> PROBLEM
In the copy, include every entry exactly but none of its images.

=== Begin Enclosure ===

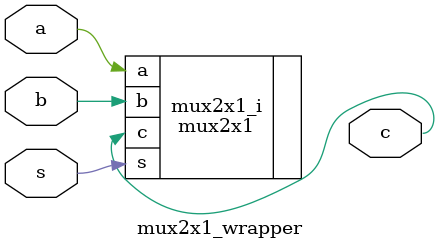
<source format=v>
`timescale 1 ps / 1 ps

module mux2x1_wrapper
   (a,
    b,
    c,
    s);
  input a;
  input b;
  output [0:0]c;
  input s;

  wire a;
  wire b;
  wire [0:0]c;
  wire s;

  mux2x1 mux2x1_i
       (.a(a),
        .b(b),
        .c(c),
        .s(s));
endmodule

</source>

=== End Enclosure ===

> RESPONSE AREA
<source format=v>
`timescale 1 ps / 1 ps

module mux2x1_wrapper
   (a,
    b,
    c,
    s);
  input a;
  input b;
  output [0:0]c;
  input s;

  wire a;
  wire b;
  wire [0:0]c;
  wire s;

  mux2x1 mux2x1_i
       (.a(a),
        .b(b),
        .c(c),
        .s(s));
endmodule

</source>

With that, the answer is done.